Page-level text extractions
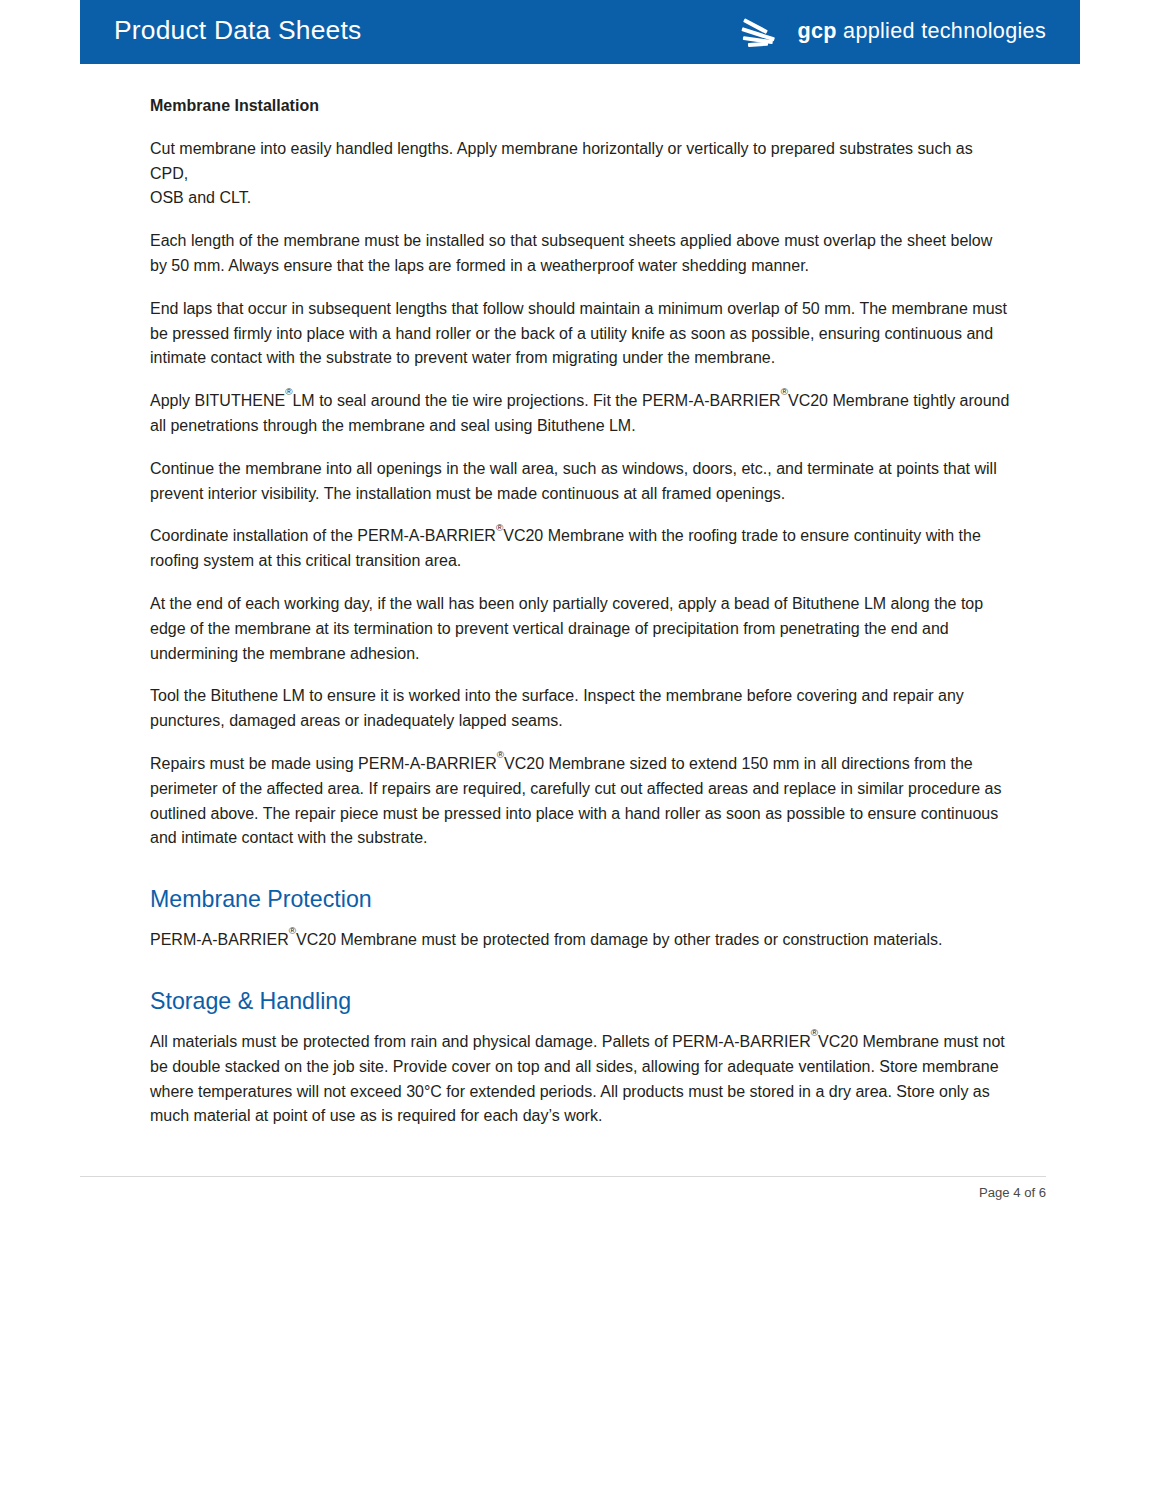Product Data Sheets
gcp applied technologies
Membrane Installation
Cut membrane into easily handled lengths. Apply membrane horizontally or vertically to prepared substrates such as CPD,
OSB and CLT.
Each length of the membrane must be installed so that subsequent sheets applied above must overlap the sheet below by 50 mm. Always ensure that the laps are formed in a weatherproof water shedding manner.
End laps that occur in subsequent lengths that follow should maintain a minimum overlap of 50 mm. The membrane must be pressed firmly into place with a hand roller or the back of a utility knife as soon as possible, ensuring continuous and intimate contact with the substrate to prevent water from migrating under the membrane.
Apply BITUTHENE®LM to seal around the tie wire projections. Fit the PERM-A-BARRIER®VC20 Membrane tightly around all penetrations through the membrane and seal using Bituthene LM.
Continue the membrane into all openings in the wall area, such as windows, doors, etc., and terminate at points that will prevent interior visibility. The installation must be made continuous at all framed openings.
Coordinate installation of the PERM-A-BARRIER®VC20 Membrane with the roofing trade to ensure continuity with the roofing system at this critical transition area.
At the end of each working day, if the wall has been only partially covered, apply a bead of Bituthene LM along the top edge of the membrane at its termination to prevent vertical drainage of precipitation from penetrating the end and undermining the membrane adhesion.
Tool the Bituthene LM to ensure it is worked into the surface. Inspect the membrane before covering and repair any punctures, damaged areas or inadequately lapped seams.
Repairs must be made using PERM-A-BARRIER®VC20 Membrane sized to extend 150 mm in all directions from the perimeter of the affected area. If repairs are required, carefully cut out affected areas and replace in similar procedure as outlined above. The repair piece must be pressed into place with a hand roller as soon as possible to ensure continuous and intimate contact with the substrate.
Membrane Protection
PERM-A-BARRIER®VC20 Membrane must be protected from damage by other trades or construction materials.
Storage & Handling
All materials must be protected from rain and physical damage. Pallets of PERM-A-BARRIER®VC20 Membrane must not be double stacked on the job site. Provide cover on top and all sides, allowing for adequate ventilation. Store membrane where temperatures will not exceed 30°C for extended periods. All products must be stored in a dry area. Store only as much material at point of use as is required for each day’s work.
Page 4 of 6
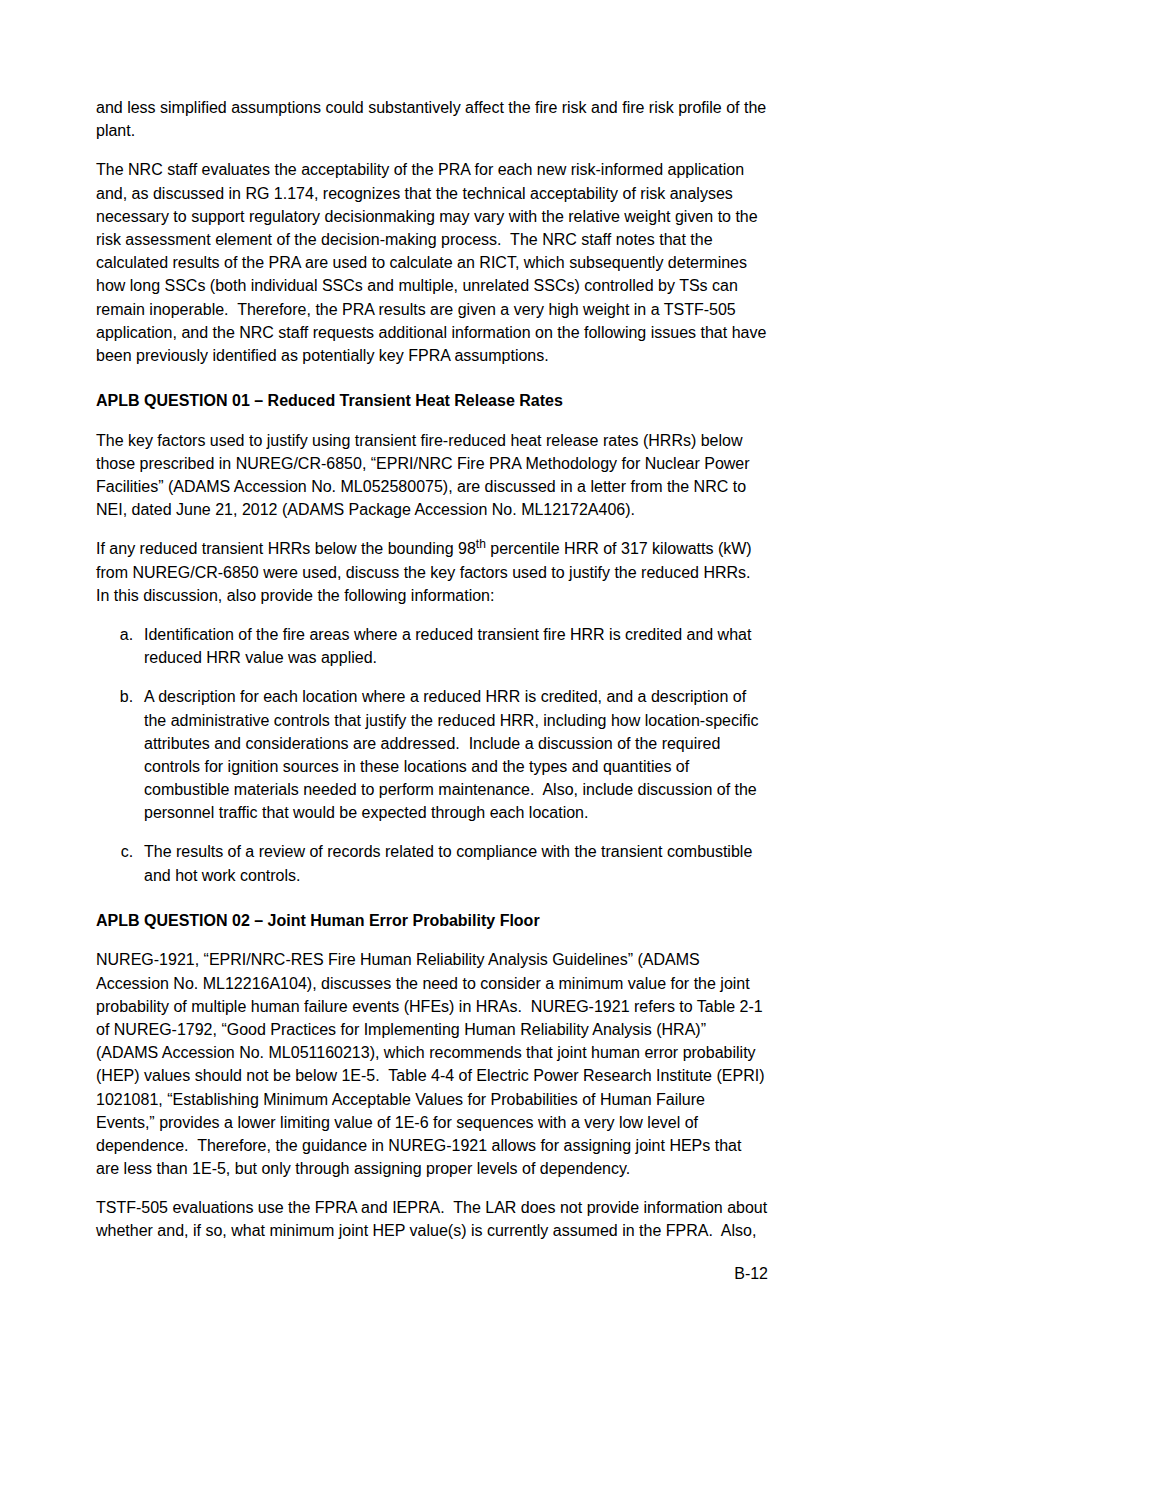and less simplified assumptions could substantively affect the fire risk and fire risk profile of the plant.
The NRC staff evaluates the acceptability of the PRA for each new risk-informed application and, as discussed in RG 1.174, recognizes that the technical acceptability of risk analyses necessary to support regulatory decisionmaking may vary with the relative weight given to the risk assessment element of the decision-making process. The NRC staff notes that the calculated results of the PRA are used to calculate an RICT, which subsequently determines how long SSCs (both individual SSCs and multiple, unrelated SSCs) controlled by TSs can remain inoperable. Therefore, the PRA results are given a very high weight in a TSTF-505 application, and the NRC staff requests additional information on the following issues that have been previously identified as potentially key FPRA assumptions.
APLB QUESTION 01 – Reduced Transient Heat Release Rates
The key factors used to justify using transient fire-reduced heat release rates (HRRs) below those prescribed in NUREG/CR-6850, “EPRI/NRC Fire PRA Methodology for Nuclear Power Facilities” (ADAMS Accession No. ML052580075), are discussed in a letter from the NRC to NEI, dated June 21, 2012 (ADAMS Package Accession No. ML12172A406).
If any reduced transient HRRs below the bounding 98th percentile HRR of 317 kilowatts (kW) from NUREG/CR-6850 were used, discuss the key factors used to justify the reduced HRRs. In this discussion, also provide the following information:
Identification of the fire areas where a reduced transient fire HRR is credited and what reduced HRR value was applied.
A description for each location where a reduced HRR is credited, and a description of the administrative controls that justify the reduced HRR, including how location-specific attributes and considerations are addressed. Include a discussion of the required controls for ignition sources in these locations and the types and quantities of combustible materials needed to perform maintenance. Also, include discussion of the personnel traffic that would be expected through each location.
The results of a review of records related to compliance with the transient combustible and hot work controls.
APLB QUESTION 02 – Joint Human Error Probability Floor
NUREG-1921, “EPRI/NRC-RES Fire Human Reliability Analysis Guidelines” (ADAMS Accession No. ML12216A104), discusses the need to consider a minimum value for the joint probability of multiple human failure events (HFEs) in HRAs. NUREG-1921 refers to Table 2-1 of NUREG-1792, “Good Practices for Implementing Human Reliability Analysis (HRA)” (ADAMS Accession No. ML051160213), which recommends that joint human error probability (HEP) values should not be below 1E-5. Table 4-4 of Electric Power Research Institute (EPRI) 1021081, “Establishing Minimum Acceptable Values for Probabilities of Human Failure Events,” provides a lower limiting value of 1E-6 for sequences with a very low level of dependence. Therefore, the guidance in NUREG-1921 allows for assigning joint HEPs that are less than 1E-5, but only through assigning proper levels of dependency.
TSTF-505 evaluations use the FPRA and IEPRA. The LAR does not provide information about whether and, if so, what minimum joint HEP value(s) is currently assumed in the FPRA. Also,
B-12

▶ **TASK TO CARRY OUT**: Every record is to be repeated exactly, and no picture is carried over.

▶ **RESULT OF THIS EXERCISE**:
Product Data Sheets
gcp applied technologies
Membrane Installation
Cut membrane into easily handled lengths. Apply membrane horizontally or vertically to prepared substrates such as CPD,
OSB and CLT.
Each length of the membrane must be installed so that subsequent sheets applied above must overlap the sheet below by 50 mm. Always ensure that the laps are formed in a weatherproof water shedding manner.
End laps that occur in subsequent lengths that follow should maintain a minimum overlap of 50 mm. The membrane must be pressed firmly into place with a hand roller or the back of a utility knife as soon as possible, ensuring continuous and intimate contact with the substrate to prevent water from migrating under the membrane.
Apply BITUTHENE®LM to seal around the tie wire projections. Fit the PERM-A-BARRIER®VC20 Membrane tightly around all penetrations through the membrane and seal using Bituthene LM.
Continue the membrane into all openings in the wall area, such as windows, doors, etc., and terminate at points that will prevent interior visibility. The installation must be made continuous at all framed openings.
Coordinate installation of the PERM-A-BARRIER®VC20 Membrane with the roofing trade to ensure continuity with the roofing system at this critical transition area.
At the end of each working day, if the wall has been only partially covered, apply a bead of Bituthene LM along the top edge of the membrane at its termination to prevent vertical drainage of precipitation from penetrating the end and undermining the membrane adhesion.
Tool the Bituthene LM to ensure it is worked into the surface. Inspect the membrane before covering and repair any punctures, damaged areas or inadequately lapped seams.
Repairs must be made using PERM-A-BARRIER®VC20 Membrane sized to extend 150 mm in all directions from the perimeter of the affected area. If repairs are required, carefully cut out affected areas and replace in similar procedure as outlined above. The repair piece must be pressed into place with a hand roller as soon as possible to ensure continuous and intimate contact with the substrate.
Membrane Protection
PERM-A-BARRIER®VC20 Membrane must be protected from damage by other trades or construction materials.
Storage & Handling
All materials must be protected from rain and physical damage. Pallets of PERM-A-BARRIER®VC20 Membrane must not be double stacked on the job site. Provide cover on top and all sides, allowing for adequate ventilation. Store membrane where temperatures will not exceed 30°C for extended periods. All products must be stored in a dry area. Store only as much material at point of use as is required for each day’s work.
Page 4 of 6
and less simplified assumptions could substantively affect the fire risk and fire risk profile of the plant.
The NRC staff evaluates the acceptability of the PRA for each new risk-informed application and, as discussed in RG 1.174, recognizes that the technical acceptability of risk analyses necessary to support regulatory decisionmaking may vary with the relative weight given to the risk assessment element of the decision-making process. The NRC staff notes that the calculated results of the PRA are used to calculate an RICT, which subsequently determines how long SSCs (both individual SSCs and multiple, unrelated SSCs) controlled by TSs can remain inoperable. Therefore, the PRA results are given a very high weight in a TSTF-505 application, and the NRC staff requests additional information on the following issues that have been previously identified as potentially key FPRA assumptions.
APLB QUESTION 01 – Reduced Transient Heat Release Rates
The key factors used to justify using transient fire-reduced heat release rates (HRRs) below those prescribed in NUREG/CR-6850, “EPRI/NRC Fire PRA Methodology for Nuclear Power Facilities” (ADAMS Accession No. ML052580075), are discussed in a letter from the NRC to NEI, dated June 21, 2012 (ADAMS Package Accession No. ML12172A406).
If any reduced transient HRRs below the bounding 98th percentile HRR of 317 kilowatts (kW) from NUREG/CR-6850 were used, discuss the key factors used to justify the reduced HRRs. In this discussion, also provide the following information:
Identification of the fire areas where a reduced transient fire HRR is credited and what reduced HRR value was applied.
A description for each location where a reduced HRR is credited, and a description of the administrative controls that justify the reduced HRR, including how location-specific attributes and considerations are addressed. Include a discussion of the required controls for ignition sources in these locations and the types and quantities of combustible materials needed to perform maintenance. Also, include discussion of the personnel traffic that would be expected through each location.
The results of a review of records related to compliance with the transient combustible and hot work controls.
APLB QUESTION 02 – Joint Human Error Probability Floor
NUREG-1921, “EPRI/NRC-RES Fire Human Reliability Analysis Guidelines” (ADAMS Accession No. ML12216A104), discusses the need to consider a minimum value for the joint probability of multiple human failure events (HFEs) in HRAs. NUREG-1921 refers to Table 2-1 of NUREG-1792, “Good Practices for Implementing Human Reliability Analysis (HRA)” (ADAMS Accession No. ML051160213), which recommends that joint human error probability (HEP) values should not be below 1E-5. Table 4-4 of Electric Power Research Institute (EPRI) 1021081, “Establishing Minimum Acceptable Values for Probabilities of Human Failure Events,” provides a lower limiting value of 1E-6 for sequences with a very low level of dependence. Therefore, the guidance in NUREG-1921 allows for assigning joint HEPs that are less than 1E-5, but only through assigning proper levels of dependency.
TSTF-505 evaluations use the FPRA and IEPRA. The LAR does not provide information about whether and, if so, what minimum joint HEP value(s) is currently assumed in the FPRA. Also,
B-12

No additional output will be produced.